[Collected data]

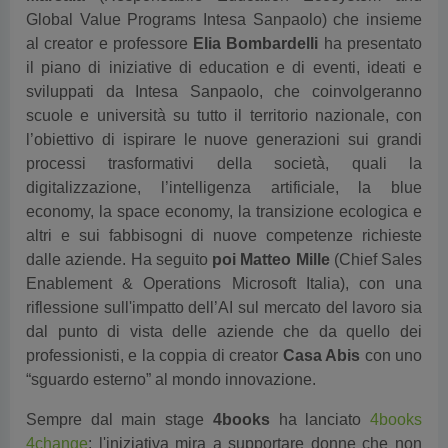
al creator e professore
Elia Bombardelli
ha presentato
il piano di iniziative di education e di eventi, ideati e
sviluppati da Intesa Sanpaolo, che coinvolgeranno
scuole e università su tutto il territorio nazionale, con
l’obiettivo di ispirare le nuove generazioni sui grandi
processi trasformativi della società, quali la
digitalizzazione, l’intelligenza artificiale, la blue
economy, la space economy, la transizione ecologica e
altri e sui fabbisogni di nuove competenze richieste
dalle aziende. Ha seguito
poi Matteo Mille
(Chief Sales
Enablement & Operations Microsoft Italia), con una
riflessione sull'impatto dell’AI sul mercato del lavoro sia
dal punto di vista delle aziende che da quello dei
professionisti, e la coppia di creator
Casa Abis
con uno
“sguardo esterno” al mondo innovazione.
Sempre dal main stage
4books
ha lanciato
4books
4change
: l'iniziativa mira a supportare donne che non
hanno accesso a canali di istruzione tradizionali,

_REQUIREMENT_. Transcribe exactly, and only, the lines that extend from the one containing "donne che non" to the end of the records above, inclusive of both.

_RESPONSE FOR THIS EXERCISE_.
: l'iniziativa mira a supportare donne che non
hanno accesso a canali di istruzione tradizionali,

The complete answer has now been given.